Automating Resiliency: How To Remain Calm In The Midst Of Chaos
By Shan Anwar and Balaji Arunachalam
The Case for Change at Intuit
When any company decides to migrate to the public cloud in order to better scale its product offerings, there will be challenges, including those involving manual testing. For Intuit, the proud maker of TurboTax, QuickBooks, and Mint, this meant breaking down the monolith, going to hundreds of micro-services, and requiring everything to be automated and available via pipelines. A proof of concept to automate manual resiliency testing needed to be created in order to scale exponentially and support dozens of micro-services across multiple regions. During this proof of concept, several homegrown tools were created by the Intuit team to embody the resiliency culture and thinking amongst the developers, preceding the Software Development Life Cycle (SDLC) approach.
In this blog, one such resiliency tool, called CloudRaider, helped accelerate Intuit’s goal to become highly resilient and highly available during this journey to the cloud.
Resiliency Testing at Intuit
As Intuit moved from single data center to dual data centers, HA DR (Highly Available and Disaster Recovery) testing became incredibly important. The team started with a well structured process. This involved a variety of engineers (developers, QE, App Ops, DBAs, network engineers, etc) to conduct long sessions, identifying various failures for the system, and documenting expected system behaviors, including alerts and monitoring. After appropriate prioritization (based on severity, occurrence frequency and ease of detection), the team then executed these failures in a pre-production environment to prepare the system for better resiliency.
This approach generally helped to identify system resiliency defects although it still had a lot of restrictions and gaps. This was a time-consuming, manual process requiring multiple engineers’ time and could get very expensive, only to be repeated as regression tests for future system changes. The FMEA (Failure Mode Effect Analysis) testing was conducted after the system implementation so it worked counter to the shift-left model used to uncover system resiliency issues early in the SDLC process.
In moving to the cloud, the teams started adopting chaos testing in production; this however did not help to solve these gaps either, given this test occurred post production and could not be run as a continuous regression testing. It was discovered that chaos testing was a nice complement to FMEA testing, but it was not necessarily a replacement. Chaos testing, being an ad-hoc testing methodology, required a structured approach of testing, and meant preparing systems prior to invoking chaos into production.

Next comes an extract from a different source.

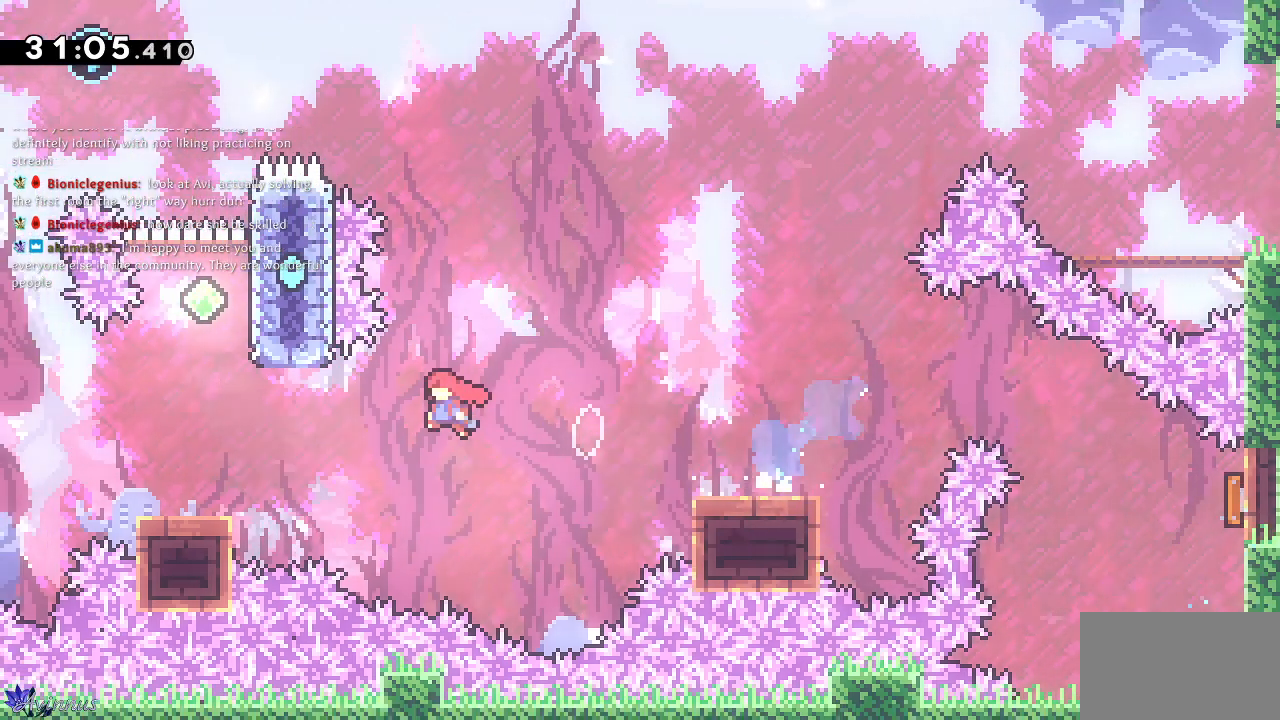
{"dt_ms": 500, "buttons": [], "left_stick": "center", "right_stick": "center"}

Requirements included are listed below:
- Resiliency testing had to become part of the system design, not an after-thought.
- Shift left resiliency testing would be for developers to enable test driven design and development for system resiliency.
- Tests (including pre and post validation) would need to be fully automated and available as part of release pipeline as regression tests.
- Reverting failures would also need to be automated as part of testing.
- The ability to write the test code in natural language was needed so that the same could be used as a system resiliency design requirement document.
- A 100% pass on the automated resiliency test suite would be a prerequisite for chaos testing in production.
This led to creating an in-house resiliency testing tool called “CloudRaider”.
How Intuit Innovated with CloudRaider: D4D (Design 4 Delight)
During Intuit’s migration to the public cloud, the challenges of manual FMEA testing continued and a proof of concept to automate FMEA tests was created by applying Intuit’s Design for Delight principles.
Principle #1: Deep Customer Empathy
Our systems needed to be resilient; in case of failures we could not impact customers.
Principle #2: Go Broad to Go Narrow
An ideal state was fully resilient systems with automated regression to validate.
Principle #3: Rapid Experiments with Customers
During our experimentation, we involved teams to use our automation. At first, we tried to automate a few specific scenarios to confirm the value of automation. We were unable to scale and had to go back and try out new ideas of how to make it easier to write and execute scenario.
After experimentations, we solved the problem by applying a behavior-driven development process which involved writing a scenario first. This process helped us identify common scenarios and led to develop a domain specific language (DSL). The DSL provided a way to dynamically construct new scenarios and utilize more general code definitions to invoke any failures.
The automation of failures reduced execution time significantly but the question about effectiveness remained. This opened up ideas about automating the process to verify the impact of the failures and to measure the effectiveness of system recovery (see end-to-end design diagram).
CloudRaider in Action
Example: Simple login service
Let’s look at an example of very simple login micro-service that consists of a frontend (web server) and a backend service running in AWS. Even in this simple architecture there are multiple possibilities of failures (see table):
All of the above scenarios are very general and can be applied to any service or system design. In our example, we could have the same failures executed for either frontend or backend. We created these scenarios via CloudRaider (see sample code).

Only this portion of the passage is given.